→ **WHAT IS BEING ASKED**
Every record must appear in your copy exactly as written, with no pictures.

→ **DATA TO USE**
--------------------------------------------------
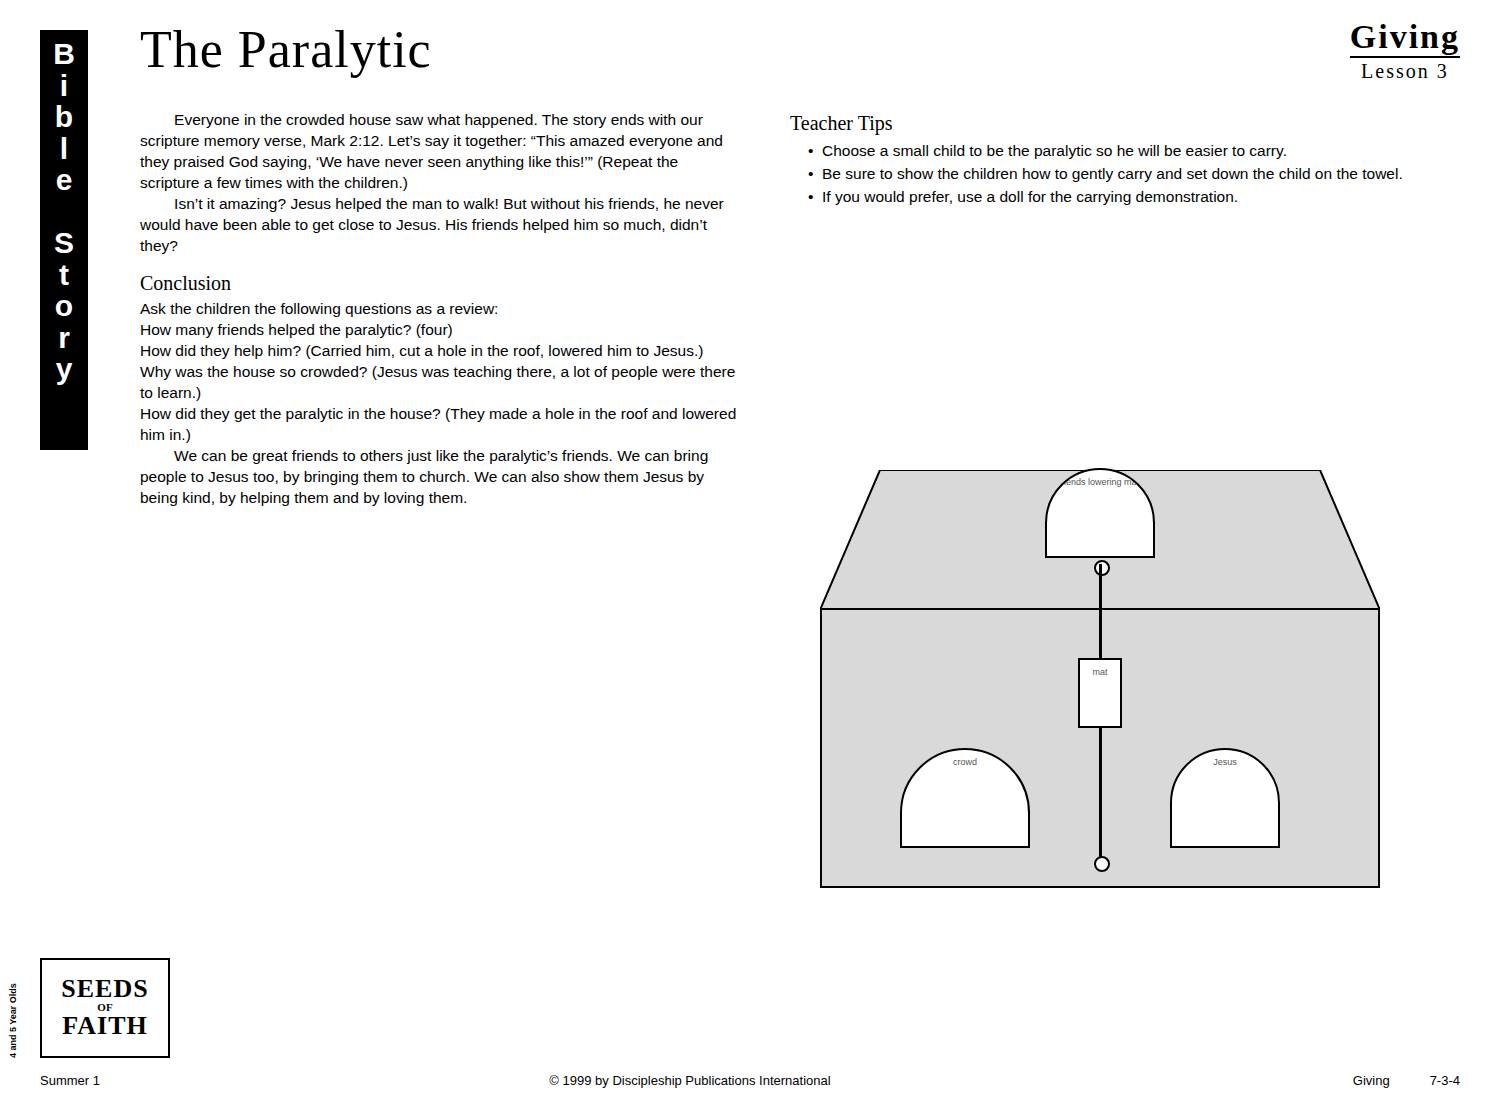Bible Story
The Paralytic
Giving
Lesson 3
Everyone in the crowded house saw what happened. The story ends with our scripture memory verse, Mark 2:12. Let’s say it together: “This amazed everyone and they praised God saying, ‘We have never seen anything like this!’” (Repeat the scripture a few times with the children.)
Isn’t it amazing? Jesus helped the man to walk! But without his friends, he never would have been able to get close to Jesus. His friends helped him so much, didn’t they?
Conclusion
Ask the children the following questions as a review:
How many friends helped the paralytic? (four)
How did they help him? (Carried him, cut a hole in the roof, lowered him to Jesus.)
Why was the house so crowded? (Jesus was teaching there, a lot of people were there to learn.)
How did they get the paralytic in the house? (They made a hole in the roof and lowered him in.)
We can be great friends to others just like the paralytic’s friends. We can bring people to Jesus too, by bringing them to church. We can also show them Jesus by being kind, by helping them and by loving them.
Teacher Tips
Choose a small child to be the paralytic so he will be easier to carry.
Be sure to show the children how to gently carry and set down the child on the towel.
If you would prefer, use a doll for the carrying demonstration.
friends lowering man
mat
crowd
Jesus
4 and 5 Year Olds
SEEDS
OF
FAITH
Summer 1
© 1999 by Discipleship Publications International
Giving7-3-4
--------------------------------------------------
→ **THE ANSWER**
Bible Story
The Paralytic
Giving
Lesson 3
Everyone in the crowded house saw what happened. The story ends with our scripture memory verse, Mark 2:12. Let’s say it together: “This amazed everyone and they praised God saying, ‘We have never seen anything like this!’” (Repeat the scripture a few times with the children.)
Isn’t it amazing? Jesus helped the man to walk! But without his friends, he never would have been able to get close to Jesus. His friends helped him so much, didn’t they?
Conclusion
Ask the children the following questions as a review:
How many friends helped the paralytic? (four)
How did they help him? (Carried him, cut a hole in the roof, lowered him to Jesus.)
Why was the house so crowded? (Jesus was teaching there, a lot of people were there to learn.)
How did they get the paralytic in the house? (They made a hole in the roof and lowered him in.)
We can be great friends to others just like the paralytic’s friends. We can bring people to Jesus too, by bringing them to church. We can also show them Jesus by being kind, by helping them and by loving them.
Teacher Tips
Choose a small child to be the paralytic so he will be easier to carry.
Be sure to show the children how to gently carry and set down the child on the towel.
If you would prefer, use a doll for the carrying demonstration.
friends lowering man
mat
crowd
Jesus
4 and 5 Year Olds
SEEDS
OF
FAITH
Summer 1
© 1999 by Discipleship Publications International
Giving7-3-4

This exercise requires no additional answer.